* _What this task involves_
Down to the final line, return the records unchanged.

* _Listed records_
- Opening Delimiter -

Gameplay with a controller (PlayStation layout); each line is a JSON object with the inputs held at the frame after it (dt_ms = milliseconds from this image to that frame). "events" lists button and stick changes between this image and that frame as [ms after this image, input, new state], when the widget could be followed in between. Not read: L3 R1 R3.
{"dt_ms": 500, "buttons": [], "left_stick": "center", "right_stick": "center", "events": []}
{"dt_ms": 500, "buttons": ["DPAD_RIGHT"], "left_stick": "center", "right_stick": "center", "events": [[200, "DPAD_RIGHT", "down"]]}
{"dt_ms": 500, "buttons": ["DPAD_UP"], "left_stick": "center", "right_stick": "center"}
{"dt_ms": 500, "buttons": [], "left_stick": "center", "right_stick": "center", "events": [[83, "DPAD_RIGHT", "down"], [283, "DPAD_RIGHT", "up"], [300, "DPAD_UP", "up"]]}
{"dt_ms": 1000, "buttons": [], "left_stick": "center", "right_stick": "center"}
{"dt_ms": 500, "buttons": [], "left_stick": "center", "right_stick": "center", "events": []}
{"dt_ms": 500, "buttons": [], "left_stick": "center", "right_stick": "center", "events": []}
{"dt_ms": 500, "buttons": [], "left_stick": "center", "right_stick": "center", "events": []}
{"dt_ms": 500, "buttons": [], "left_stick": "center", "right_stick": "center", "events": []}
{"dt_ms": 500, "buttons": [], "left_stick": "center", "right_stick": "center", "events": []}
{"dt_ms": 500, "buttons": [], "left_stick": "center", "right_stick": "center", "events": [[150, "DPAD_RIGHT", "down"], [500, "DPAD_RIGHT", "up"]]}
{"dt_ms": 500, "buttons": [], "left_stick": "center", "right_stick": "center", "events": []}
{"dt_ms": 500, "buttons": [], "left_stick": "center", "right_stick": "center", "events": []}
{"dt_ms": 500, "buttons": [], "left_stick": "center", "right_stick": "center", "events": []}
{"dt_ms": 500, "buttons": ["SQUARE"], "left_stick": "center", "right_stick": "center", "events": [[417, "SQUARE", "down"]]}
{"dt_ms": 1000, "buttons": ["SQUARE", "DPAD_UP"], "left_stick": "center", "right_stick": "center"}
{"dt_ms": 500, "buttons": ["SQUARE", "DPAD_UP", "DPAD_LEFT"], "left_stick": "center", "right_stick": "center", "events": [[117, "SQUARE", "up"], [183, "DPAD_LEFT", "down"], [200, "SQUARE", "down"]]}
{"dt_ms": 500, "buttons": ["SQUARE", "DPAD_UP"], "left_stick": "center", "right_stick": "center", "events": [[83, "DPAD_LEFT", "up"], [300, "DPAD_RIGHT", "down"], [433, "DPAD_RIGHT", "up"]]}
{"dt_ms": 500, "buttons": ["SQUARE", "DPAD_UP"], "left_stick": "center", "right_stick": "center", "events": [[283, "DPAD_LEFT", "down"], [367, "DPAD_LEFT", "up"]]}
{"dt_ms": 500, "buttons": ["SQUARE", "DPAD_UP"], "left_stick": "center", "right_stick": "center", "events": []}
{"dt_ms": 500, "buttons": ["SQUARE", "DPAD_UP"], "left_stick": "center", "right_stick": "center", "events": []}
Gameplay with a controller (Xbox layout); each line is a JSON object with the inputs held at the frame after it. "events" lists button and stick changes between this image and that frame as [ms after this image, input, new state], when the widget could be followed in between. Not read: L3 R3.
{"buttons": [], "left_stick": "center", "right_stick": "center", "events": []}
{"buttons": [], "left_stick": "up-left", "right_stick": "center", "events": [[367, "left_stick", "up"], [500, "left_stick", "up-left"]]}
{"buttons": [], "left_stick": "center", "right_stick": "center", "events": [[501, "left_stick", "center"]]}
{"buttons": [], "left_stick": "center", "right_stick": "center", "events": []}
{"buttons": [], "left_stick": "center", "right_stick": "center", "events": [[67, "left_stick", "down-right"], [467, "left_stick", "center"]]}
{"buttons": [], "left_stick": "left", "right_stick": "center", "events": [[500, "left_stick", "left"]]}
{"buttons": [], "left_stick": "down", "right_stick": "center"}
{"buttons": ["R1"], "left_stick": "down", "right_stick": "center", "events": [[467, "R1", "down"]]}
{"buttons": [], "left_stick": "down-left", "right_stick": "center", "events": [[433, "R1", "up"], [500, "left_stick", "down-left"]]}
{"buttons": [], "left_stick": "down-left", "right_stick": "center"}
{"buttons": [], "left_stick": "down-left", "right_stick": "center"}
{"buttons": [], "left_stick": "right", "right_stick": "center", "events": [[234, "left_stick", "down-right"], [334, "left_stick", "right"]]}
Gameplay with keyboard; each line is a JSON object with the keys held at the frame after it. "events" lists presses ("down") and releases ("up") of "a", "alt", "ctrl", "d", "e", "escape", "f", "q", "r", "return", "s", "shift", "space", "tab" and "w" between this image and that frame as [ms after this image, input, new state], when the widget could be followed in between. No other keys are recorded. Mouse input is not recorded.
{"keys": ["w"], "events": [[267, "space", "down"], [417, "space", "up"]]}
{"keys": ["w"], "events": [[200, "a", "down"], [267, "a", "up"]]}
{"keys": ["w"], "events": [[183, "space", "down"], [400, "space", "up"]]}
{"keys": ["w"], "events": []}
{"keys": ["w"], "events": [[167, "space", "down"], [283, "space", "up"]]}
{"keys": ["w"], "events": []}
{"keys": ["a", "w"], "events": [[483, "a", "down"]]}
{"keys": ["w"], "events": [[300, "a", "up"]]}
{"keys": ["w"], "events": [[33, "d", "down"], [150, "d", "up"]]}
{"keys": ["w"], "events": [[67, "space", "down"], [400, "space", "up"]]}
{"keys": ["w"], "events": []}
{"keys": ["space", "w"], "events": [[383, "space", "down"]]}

- Closing Delimiter -

* _The answer_
Gameplay with a controller (PlayStation layout); each line is a JSON object with the inputs held at the frame after it (dt_ms = milliseconds from this image to that frame). "events" lists button and stick changes between this image and that frame as [ms after this image, input, new state], when the widget could be followed in between. Not read: L3 R1 R3.
{"dt_ms": 500, "buttons": [], "left_stick": "center", "right_stick": "center", "events": []}
{"dt_ms": 500, "buttons": ["DPAD_RIGHT"], "left_stick": "center", "right_stick": "center", "events": [[200, "DPAD_RIGHT", "down"]]}
{"dt_ms": 500, "buttons": ["DPAD_UP"], "left_stick": "center", "right_stick": "center"}
{"dt_ms": 500, "buttons": [], "left_stick": "center", "right_stick": "center", "events": [[83, "DPAD_RIGHT", "down"], [283, "DPAD_RIGHT", "up"], [300, "DPAD_UP", "up"]]}
{"dt_ms": 1000, "buttons": [], "left_stick": "center", "right_stick": "center"}
{"dt_ms": 500, "buttons": [], "left_stick": "center", "right_stick": "center", "events": []}
{"dt_ms": 500, "buttons": [], "left_stick": "center", "right_stick": "center", "events": []}
{"dt_ms": 500, "buttons": [], "left_stick": "center", "right_stick": "center", "events": []}
{"dt_ms": 500, "buttons": [], "left_stick": "center", "right_stick": "center", "events": []}
{"dt_ms": 500, "buttons": [], "left_stick": "center", "right_stick": "center", "events": []}
{"dt_ms": 500, "buttons": [], "left_stick": "center", "right_stick": "center", "events": [[150, "DPAD_RIGHT", "down"], [500, "DPAD_RIGHT", "up"]]}
{"dt_ms": 500, "buttons": [], "left_stick": "center", "right_stick": "center", "events": []}
{"dt_ms": 500, "buttons": [], "left_stick": "center", "right_stick": "center", "events": []}
{"dt_ms": 500, "buttons": [], "left_stick": "center", "right_stick": "center", "events": []}
{"dt_ms": 500, "buttons": ["SQUARE"], "left_stick": "center", "right_stick": "center", "events": [[417, "SQUARE", "down"]]}
{"dt_ms": 1000, "buttons": ["SQUARE", "DPAD_UP"], "left_stick": "center", "right_stick": "center"}
{"dt_ms": 500, "buttons": ["SQUARE", "DPAD_UP", "DPAD_LEFT"], "left_stick": "center", "right_stick": "center", "events": [[117, "SQUARE", "up"], [183, "DPAD_LEFT", "down"], [200, "SQUARE", "down"]]}
{"dt_ms": 500, "buttons": ["SQUARE", "DPAD_UP"], "left_stick": "center", "right_stick": "center", "events": [[83, "DPAD_LEFT", "up"], [300, "DPAD_RIGHT", "down"], [433, "DPAD_RIGHT", "up"]]}
{"dt_ms": 500, "buttons": ["SQUARE", "DPAD_UP"], "left_stick": "center", "right_stick": "center", "events": [[283, "DPAD_LEFT", "down"], [367, "DPAD_LEFT", "up"]]}
{"dt_ms": 500, "buttons": ["SQUARE", "DPAD_UP"], "left_stick": "center", "right_stick": "center", "events": []}
{"dt_ms": 500, "buttons": ["SQUARE", "DPAD_UP"], "left_stick": "center", "right_stick": "center", "events": []}
Gameplay with a controller (Xbox layout); each line is a JSON object with the inputs held at the frame after it. "events" lists button and stick changes between this image and that frame as [ms after this image, input, new state], when the widget could be followed in between. Not read: L3 R3.
{"buttons": [], "left_stick": "center", "right_stick": "center", "events": []}
{"buttons": [], "left_stick": "up-left", "right_stick": "center", "events": [[367, "left_stick", "up"], [500, "left_stick", "up-left"]]}
{"buttons": [], "left_stick": "center", "right_stick": "center", "events": [[501, "left_stick", "center"]]}
{"buttons": [], "left_stick": "center", "right_stick": "center", "events": []}
{"buttons": [], "left_stick": "center", "right_stick": "center", "events": [[67, "left_stick", "down-right"], [467, "left_stick", "center"]]}
{"buttons": [], "left_stick": "left", "right_stick": "center", "events": [[500, "left_stick", "left"]]}
{"buttons": [], "left_stick": "down", "right_stick": "center"}
{"buttons": ["R1"], "left_stick": "down", "right_stick": "center", "events": [[467, "R1", "down"]]}
{"buttons": [], "left_stick": "down-left", "right_stick": "center", "events": [[433, "R1", "up"], [500, "left_stick", "down-left"]]}
{"buttons": [], "left_stick": "down-left", "right_stick": "center"}
{"buttons": [], "left_stick": "down-left", "right_stick": "center"}
{"buttons": [], "left_stick": "right", "right_stick": "center", "events": [[234, "left_stick", "down-right"], [334, "left_stick", "right"]]}
Gameplay with keyboard; each line is a JSON object with the keys held at the frame after it. "events" lists presses ("down") and releases ("up") of "a", "alt", "ctrl", "d", "e", "escape", "f", "q", "r", "return", "s", "shift", "space", "tab" and "w" between this image and that frame as [ms after this image, input, new state], when the widget could be followed in between. No other keys are recorded. Mouse input is not recorded.
{"keys": ["w"], "events": [[267, "space", "down"], [417, "space", "up"]]}
{"keys": ["w"], "events": [[200, "a", "down"], [267, "a", "up"]]}
{"keys": ["w"], "events": [[183, "space", "down"], [400, "space", "up"]]}
{"keys": ["w"], "events": []}
{"keys": ["w"], "events": [[167, "space", "down"], [283, "space", "up"]]}
{"keys": ["w"], "events": []}
{"keys": ["a", "w"], "events": [[483, "a", "down"]]}
{"keys": ["w"], "events": [[300, "a", "up"]]}
{"keys": ["w"], "events": [[33, "d", "down"], [150, "d", "up"]]}
{"keys": ["w"], "events": [[67, "space", "down"], [400, "space", "up"]]}
{"keys": ["w"], "events": []}
{"keys": ["space", "w"], "events": [[383, "space", "down"]]}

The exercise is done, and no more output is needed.